Quality improvement programmes, such as Getting It Right First Time (GIRFT), are a helpful way to spot problems and implement best practice to ensure an optimum and efficient health service. However, because of problems with data access and ongoing NHS resource and investment constraints, these programmes currently aren’t having as much impact as they could be. This means that a problem in a particular hospital (e.g., insufficient equipment) may not be picked up as quickly as possible, and patients’ treatment experience may be affected as a consequence. These issues then also make it harder for hospitals to implement the ‘best practice’ recommendations set out by the quality improvement programmes.
But what can we do to address the unjustified disparities in the treatment people can access?
What needs to happen next?
With many decades of research and innovation behind us, we know that we can turn the tide on cancer.

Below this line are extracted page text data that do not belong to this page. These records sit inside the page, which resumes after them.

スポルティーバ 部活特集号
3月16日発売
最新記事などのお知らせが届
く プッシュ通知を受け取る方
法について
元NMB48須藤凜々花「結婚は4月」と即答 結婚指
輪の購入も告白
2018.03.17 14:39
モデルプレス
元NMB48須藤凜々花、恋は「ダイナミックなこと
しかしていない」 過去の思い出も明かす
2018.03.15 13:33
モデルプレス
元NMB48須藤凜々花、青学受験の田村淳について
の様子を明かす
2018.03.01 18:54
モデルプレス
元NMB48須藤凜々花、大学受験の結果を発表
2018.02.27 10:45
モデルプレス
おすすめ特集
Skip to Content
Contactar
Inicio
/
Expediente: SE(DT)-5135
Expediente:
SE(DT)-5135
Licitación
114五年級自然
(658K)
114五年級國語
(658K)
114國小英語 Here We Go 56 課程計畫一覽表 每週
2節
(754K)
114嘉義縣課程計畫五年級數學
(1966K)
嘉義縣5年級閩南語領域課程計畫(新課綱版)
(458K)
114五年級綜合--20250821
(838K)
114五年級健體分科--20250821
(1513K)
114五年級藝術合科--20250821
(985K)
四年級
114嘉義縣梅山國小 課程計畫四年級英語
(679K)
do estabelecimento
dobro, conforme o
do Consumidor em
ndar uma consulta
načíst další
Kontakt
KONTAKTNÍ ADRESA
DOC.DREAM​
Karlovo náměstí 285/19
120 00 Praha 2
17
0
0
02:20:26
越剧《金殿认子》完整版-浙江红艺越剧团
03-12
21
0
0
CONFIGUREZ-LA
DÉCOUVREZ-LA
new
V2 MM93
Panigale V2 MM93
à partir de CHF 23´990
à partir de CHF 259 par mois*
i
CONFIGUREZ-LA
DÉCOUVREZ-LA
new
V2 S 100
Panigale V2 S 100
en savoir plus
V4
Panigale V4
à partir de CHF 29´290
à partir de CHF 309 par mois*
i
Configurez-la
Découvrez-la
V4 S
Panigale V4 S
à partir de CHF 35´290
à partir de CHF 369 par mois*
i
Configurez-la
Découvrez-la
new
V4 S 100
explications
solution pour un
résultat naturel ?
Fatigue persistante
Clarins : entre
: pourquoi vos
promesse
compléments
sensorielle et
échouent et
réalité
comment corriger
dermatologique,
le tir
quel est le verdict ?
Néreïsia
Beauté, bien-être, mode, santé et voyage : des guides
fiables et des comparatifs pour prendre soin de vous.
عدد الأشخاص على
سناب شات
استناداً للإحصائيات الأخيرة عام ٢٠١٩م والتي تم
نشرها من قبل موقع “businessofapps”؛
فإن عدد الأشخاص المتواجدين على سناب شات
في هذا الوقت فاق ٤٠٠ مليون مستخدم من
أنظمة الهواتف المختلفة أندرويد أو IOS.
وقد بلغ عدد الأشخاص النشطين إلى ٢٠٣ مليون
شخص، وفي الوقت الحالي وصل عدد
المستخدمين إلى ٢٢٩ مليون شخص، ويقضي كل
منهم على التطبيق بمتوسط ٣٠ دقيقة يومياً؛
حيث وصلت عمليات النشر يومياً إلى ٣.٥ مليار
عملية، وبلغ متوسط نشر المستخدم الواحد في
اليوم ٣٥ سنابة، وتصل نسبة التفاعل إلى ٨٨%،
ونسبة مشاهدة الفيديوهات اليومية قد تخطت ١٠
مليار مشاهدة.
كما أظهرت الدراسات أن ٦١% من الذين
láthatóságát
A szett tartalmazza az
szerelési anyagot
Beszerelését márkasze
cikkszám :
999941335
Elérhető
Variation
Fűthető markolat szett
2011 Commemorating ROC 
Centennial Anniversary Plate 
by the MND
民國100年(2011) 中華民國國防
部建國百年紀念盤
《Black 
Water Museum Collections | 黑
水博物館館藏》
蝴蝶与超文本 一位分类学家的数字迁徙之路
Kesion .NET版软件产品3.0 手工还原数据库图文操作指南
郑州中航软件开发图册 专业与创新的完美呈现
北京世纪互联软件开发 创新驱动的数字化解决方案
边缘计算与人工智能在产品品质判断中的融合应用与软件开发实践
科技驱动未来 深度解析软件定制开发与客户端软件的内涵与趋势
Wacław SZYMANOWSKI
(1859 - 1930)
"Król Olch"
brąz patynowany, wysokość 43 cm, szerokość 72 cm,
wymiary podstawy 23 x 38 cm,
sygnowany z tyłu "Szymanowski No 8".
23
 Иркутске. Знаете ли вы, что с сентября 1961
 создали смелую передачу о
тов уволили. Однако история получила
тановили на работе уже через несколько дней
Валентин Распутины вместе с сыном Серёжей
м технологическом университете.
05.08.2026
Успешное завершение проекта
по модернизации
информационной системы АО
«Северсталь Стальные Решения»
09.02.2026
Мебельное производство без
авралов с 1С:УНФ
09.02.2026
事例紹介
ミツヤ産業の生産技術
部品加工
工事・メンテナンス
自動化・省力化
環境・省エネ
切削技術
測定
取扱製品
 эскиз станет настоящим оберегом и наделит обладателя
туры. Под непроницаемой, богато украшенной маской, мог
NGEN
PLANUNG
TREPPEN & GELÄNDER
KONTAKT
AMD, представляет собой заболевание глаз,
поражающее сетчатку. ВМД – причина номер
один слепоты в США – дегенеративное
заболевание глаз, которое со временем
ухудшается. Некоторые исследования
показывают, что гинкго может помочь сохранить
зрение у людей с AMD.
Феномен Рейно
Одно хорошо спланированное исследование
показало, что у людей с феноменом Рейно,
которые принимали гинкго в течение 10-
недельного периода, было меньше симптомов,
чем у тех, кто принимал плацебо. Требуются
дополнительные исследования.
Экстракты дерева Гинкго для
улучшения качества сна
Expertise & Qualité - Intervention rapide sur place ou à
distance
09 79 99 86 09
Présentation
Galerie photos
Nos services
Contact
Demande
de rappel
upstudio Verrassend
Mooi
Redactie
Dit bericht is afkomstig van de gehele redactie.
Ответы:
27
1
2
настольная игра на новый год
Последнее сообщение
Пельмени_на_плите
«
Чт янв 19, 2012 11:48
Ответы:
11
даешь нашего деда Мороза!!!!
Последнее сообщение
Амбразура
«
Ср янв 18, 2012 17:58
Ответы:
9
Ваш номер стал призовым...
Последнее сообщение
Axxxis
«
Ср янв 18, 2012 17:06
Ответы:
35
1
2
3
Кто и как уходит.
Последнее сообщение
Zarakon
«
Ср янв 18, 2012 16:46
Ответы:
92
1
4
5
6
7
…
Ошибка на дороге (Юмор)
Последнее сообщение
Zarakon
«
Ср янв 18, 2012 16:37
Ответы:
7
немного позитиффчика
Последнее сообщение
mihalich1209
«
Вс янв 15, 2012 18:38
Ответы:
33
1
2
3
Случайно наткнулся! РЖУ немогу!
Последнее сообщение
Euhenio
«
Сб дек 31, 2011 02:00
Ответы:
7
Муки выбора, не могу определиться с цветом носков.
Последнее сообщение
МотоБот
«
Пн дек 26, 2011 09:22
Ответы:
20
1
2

We can build on progress that’s already been made and go further to reduce unwarranted variation in access to cancer treatments. It is now time for the UK Government to act.
Firstly, to understand the drivers of treatment variation, we need more reliable and detailed data collection. Once we can see why there is variation, we can develop and implement the most effective interventions to address the problems.
With improvements to data, we can make better use of initiatives to improve quality of care, such as the national cancer audits, to spot areas of concern and examples of best practice. With a clear picture of ‘what good looks like’, steps can be taken to reduce unwarranted variation and address inequalities in cancer care provision. This will become even more important as new innovative treatments continue to be adopted into the NHS, to make sure uptake is swift and equitable, benefitting all patients with cancer across the UK, and not widening inequalities in treatment.
Fortunately, there are already some initiatives helping to gather the next piece of the data puzzle – for example, the International Cancer Benchmarking Partnership (ICBP). The ICBP is a unique and innovative collaboration that brings together clinicians, policymakers, researchers and data experts across the world. The ICBP produces high quality research to help identify best international practice, and generate insights needed for policy and practice change. We hope that upcoming ICBP research on international treatment differences will help us to enable optimisation of cancer services and improvement of outcomes for cancer patients in the UK.
We believe that all cancer patients deserve timely access to high quality, effective care. And that’s why we have written Longer, better lives: A manifesto for cancer research and care. Ahead of the next general election, we are calling for the UK Government and NHS England to implement a new 10-year cancer strategy for England that includes a strategic approach to addressing unwarranted variation in access to treatment.
If we work together, we can beat cancer.